It's Christmas, a time of year that means many things to many people. Family. Gifts. Lights. Gatherings. And for some, it means time to join friends and neighbors and engage in violent, desperate battle.
If you've built a trench mortar for your snowball fight, you might be overthinking the whole thing - but if you're Edison Bell, you're a boy inventor, and therefore can't NOT overthink things.
Sure they surrender; you had a snowball launcher! Now let's get into the Rocket Sled and go challenge *every* neighborhood to snowball fights.
Jerry can't guess what they're doing? It's Christmas! Edison has a side job as an Amazon delivery guy, of course. Delivering hopper type feeders for all you wild party animals.
Nothing says "Christmas" like dropping in unannounced on woodland hermits, I guess. They love visitors and company! That's why they're hermits!
Hey you animals, starving to death doesn't give you the right to vandalize the forest!
Jerry, Jerry, Jerry. Rule one is, do NOT mention hermitting around the hermit.
And now let's take a nature break!
Oh really? You want me to feed those little tree rats that will literally gnaw their way into my kitchen to eat the peanut butter I foolishly didn't screw the lid back on? Seems to me squirrels are doing all right for themselves.
King Robinson doesn't need your boards or sacks. King Robinson has everything he needs right here on his island. Except whiskey. Got any?
Seems like everybody's been so focused on shooting our little friends the Germans and Japanese, we've neglected to shoot our quota of our little friends the deer and rabbits!
Makes you feel good, doesn't it.
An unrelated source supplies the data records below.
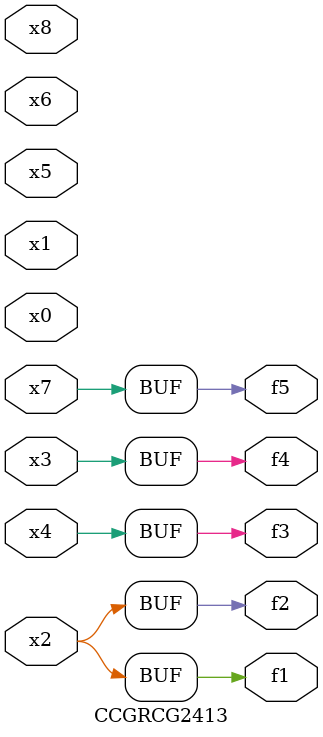
<source format=v>
module CCGRCG2413(
	input x0, x1, x2, x3, x4, x5, x6, x7, x8,
	output f1, f2, f3, f4, f5
);
	assign f1 = x2;
	assign f2 = x2;
	assign f3 = x4;
	assign f4 = x3;
	assign f5 = x7;
endmodule

</source>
Now hand me that rifle
So there's a highway on that hermit island? I guess the definition of "hermit" has kinda slipped over the years. Keep 'em nice and fat, says the guys who are totally not going to be blasting away at that game!
If YOU want to attract some game, here are some feeding shelters you can build that are sure to draw birds and ground animals! If you want to attract teenagers, replace corn with packs of cigarettes and three year old "Playboy" magazines.
The traditional campsite Christmas weenie roast is interrupted by the traditional New Years Eve gunfire. Just... just shoot at the ground, fellas. Please
Will Jerry survive the shotgun blast? Was it silly to bring a snowball to a gun fight? Are they actually worms? We'll be back after these messages!
If you want your own Christmas camp to roast your own weenies, here's everything you need, including trees with ten foot crotches and evergreen twigs that have been extremely carefully trimmed. Remember to build a heat reflector for your fire out of logs... those logs will catch on fire too, and that's just extra heat!
Wow, that dude's shotgun backfired right in his face! He's probably horrifically mangled. Keep those gun barrels clear, kids!
Follow the stench of the skunks, follow the trail of blood and face parts, they should be easy to find.
Tied up all night, concussed from a shotgun blowback, stinking of skunk... maybe you should have peeled off a couple of fifties instead of trying to shoot some kid, buddy. Now for a fun plane ride.
Remember these were the days before Miranda rights, when you had the right to be smacked around by a forest ranger if you didn't start squealin'. Now let's have it, chum, tell us everything about how to make a flat top feeding shelter!
forget the garbage cans, Ma, we'll just throw our litter onto the flat top feeding shelter! Says so right in the instructions!
That guy flipped easy. I guess the implied threat of smacking your skull on the door of the airplane as they throw you out at two thousand feet is quite an incentive to turn State's Evidence. Not that the rangers would do that. "Hunting accident" is more their style.
Man, that got dark. Let's go trim that Christmas tree!
Maybe we can't all take our rocket sleds out into the woods to feed the hungry animals, but we can all help our wildlife friends this winter. If you're cold, they're cold, so why not let that shivering moose or bobcat warm up in your family room for a little while? It's Christmas, after all! Happy holidays, everybody!